• _Exercise details_:
Pull each line with the string "bowl" from the entries.

(Multi-frame change data)

▬▬▬▬▬▬

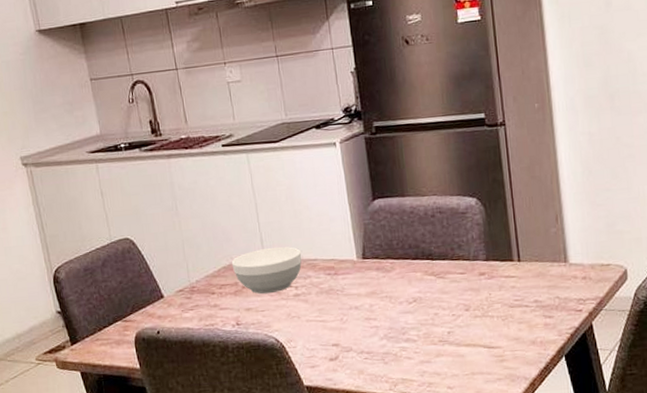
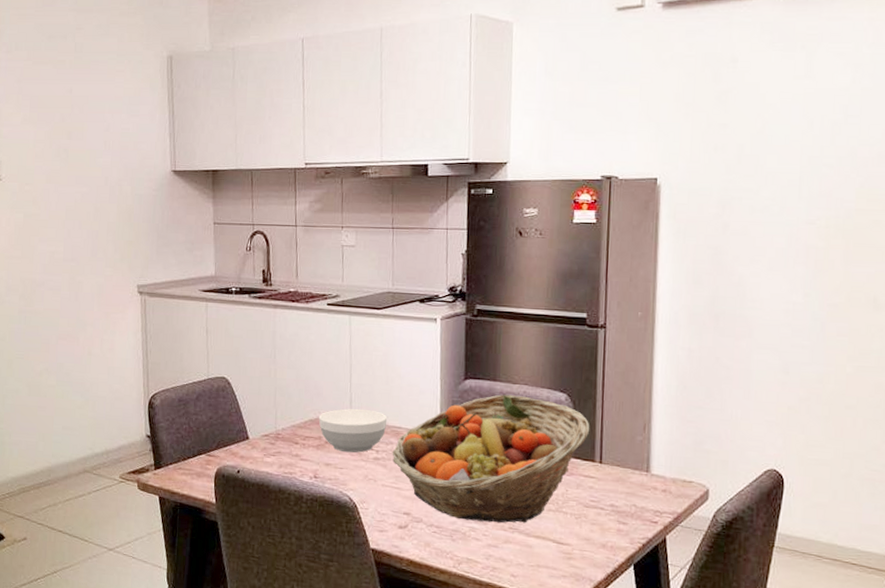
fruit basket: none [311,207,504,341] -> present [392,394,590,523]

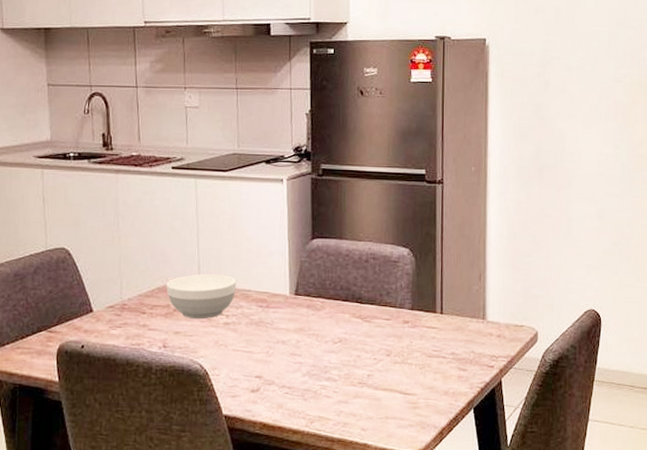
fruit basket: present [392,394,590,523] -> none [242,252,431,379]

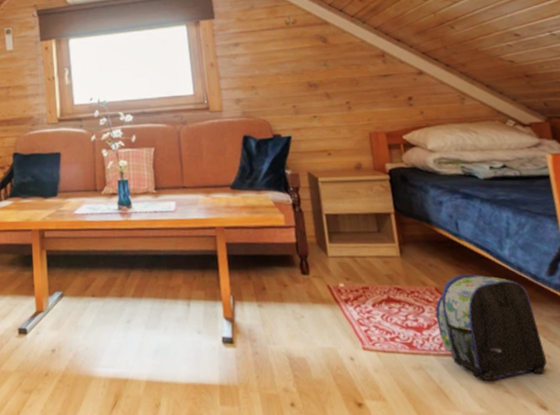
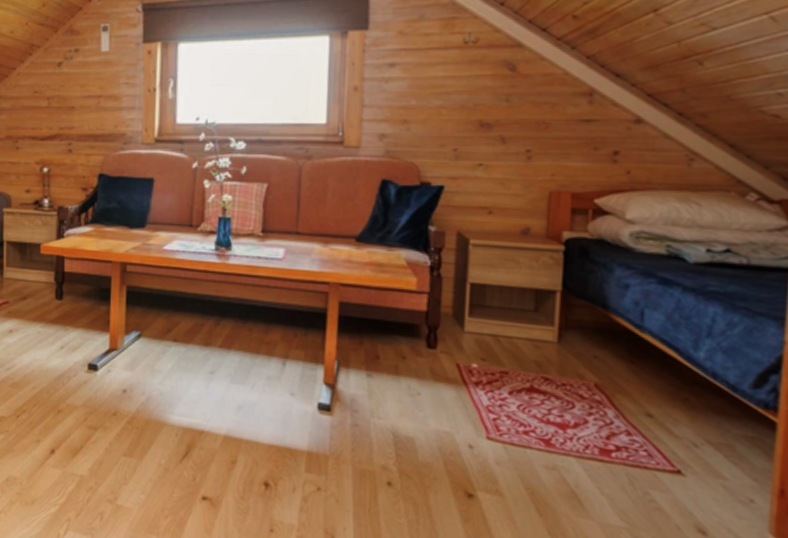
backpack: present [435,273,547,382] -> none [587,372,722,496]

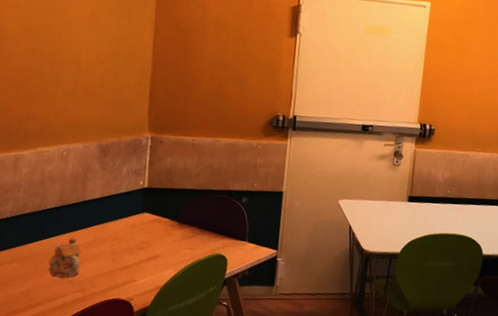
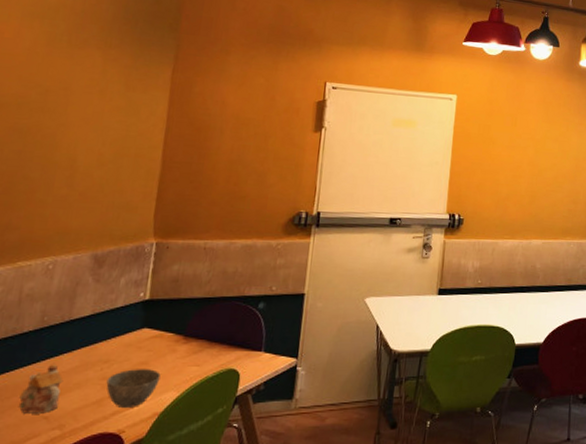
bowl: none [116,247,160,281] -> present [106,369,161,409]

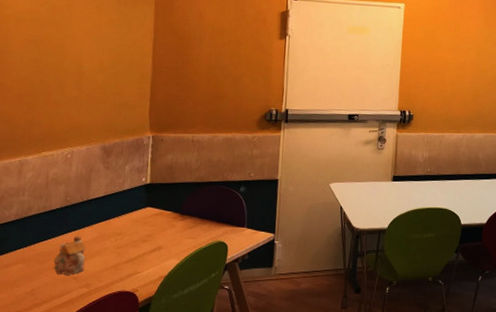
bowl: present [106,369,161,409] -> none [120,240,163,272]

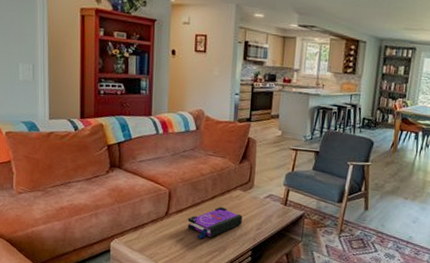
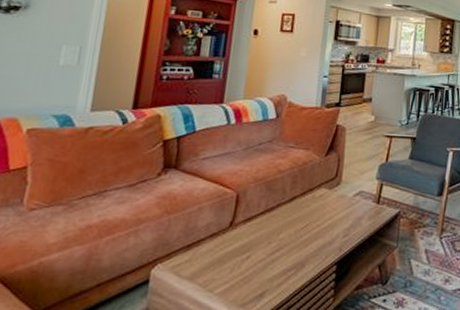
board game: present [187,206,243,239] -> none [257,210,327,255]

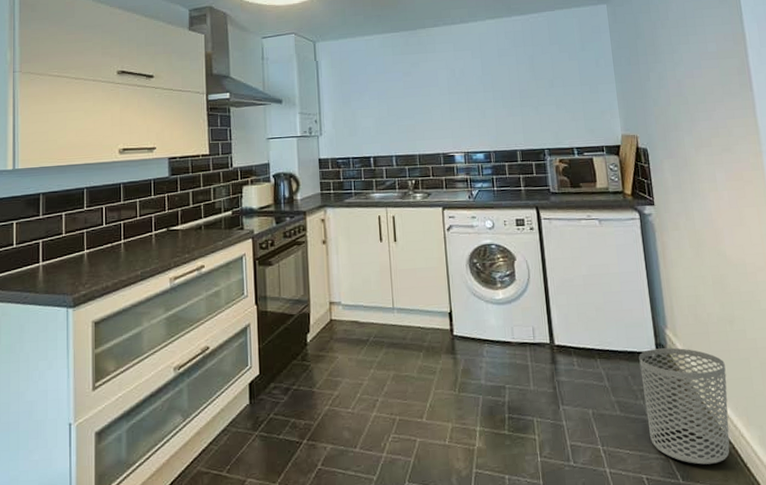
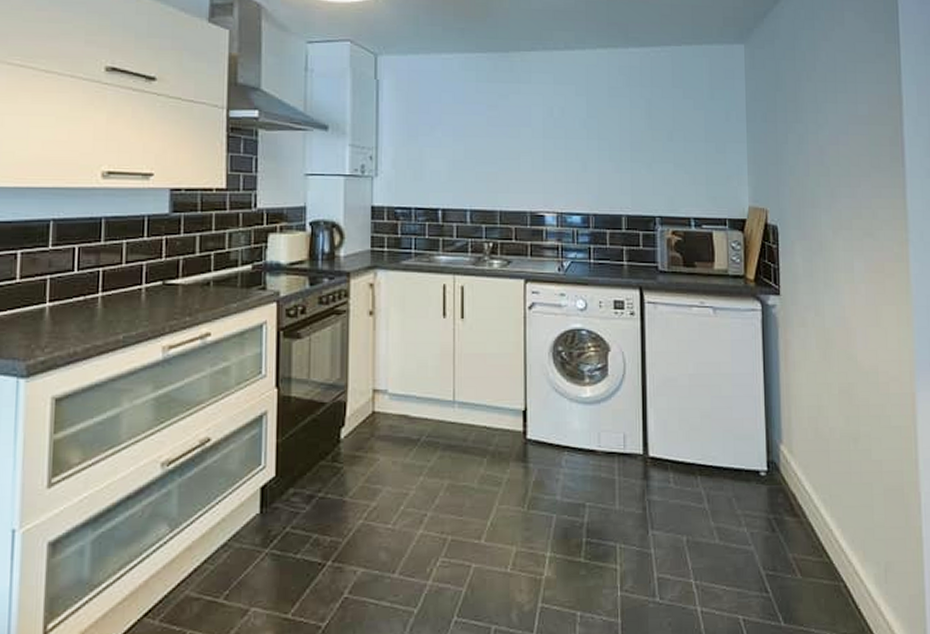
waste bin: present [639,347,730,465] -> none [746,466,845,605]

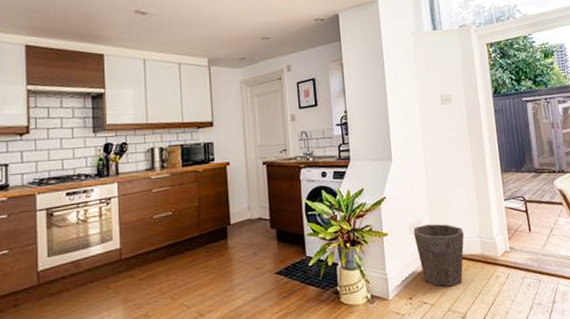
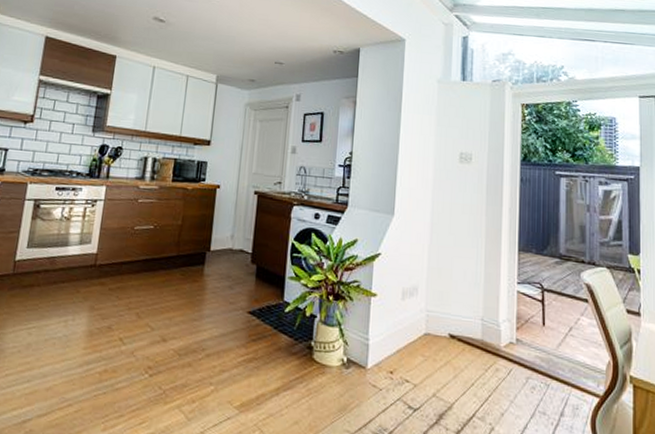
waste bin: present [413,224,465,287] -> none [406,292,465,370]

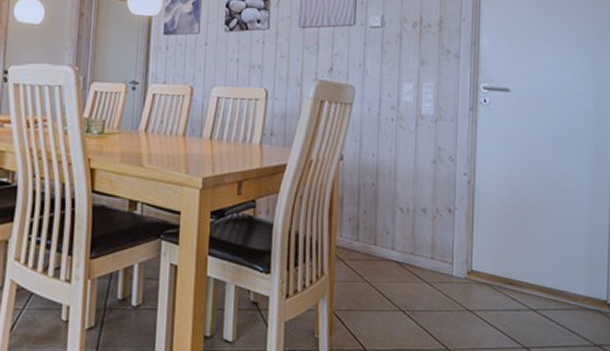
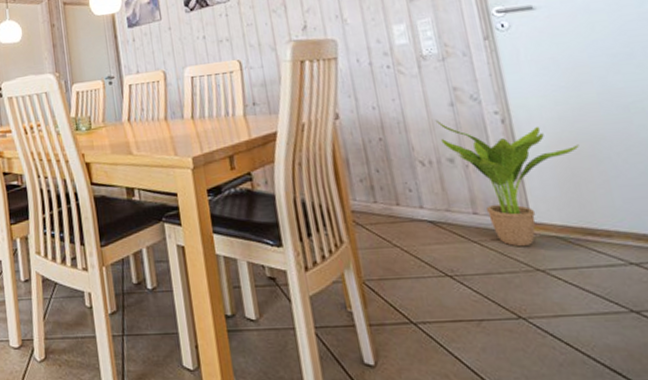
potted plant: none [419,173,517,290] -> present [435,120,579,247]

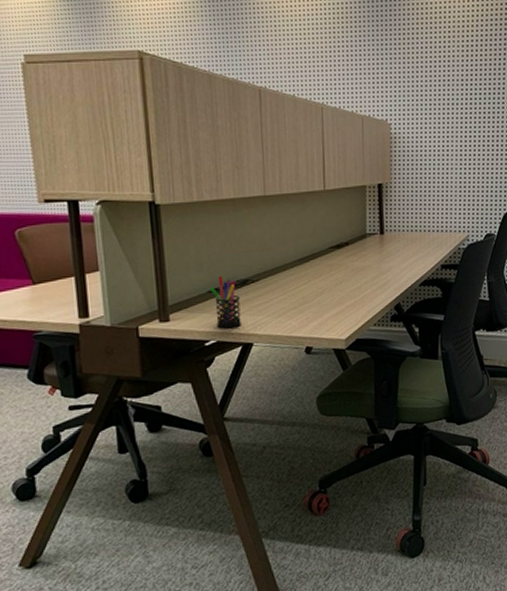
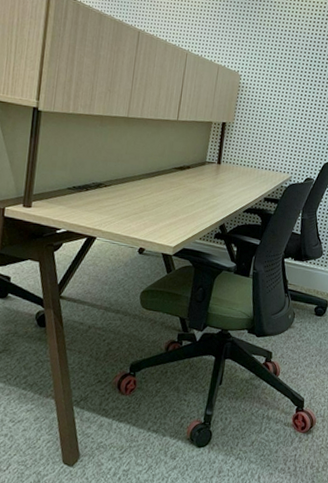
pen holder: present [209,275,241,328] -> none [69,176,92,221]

▬▬▬▬▬▬

• _Reply to the exercise_:
bowl: none [116,247,160,281] -> present [106,369,161,409]
bowl: present [106,369,161,409] -> none [120,240,163,272]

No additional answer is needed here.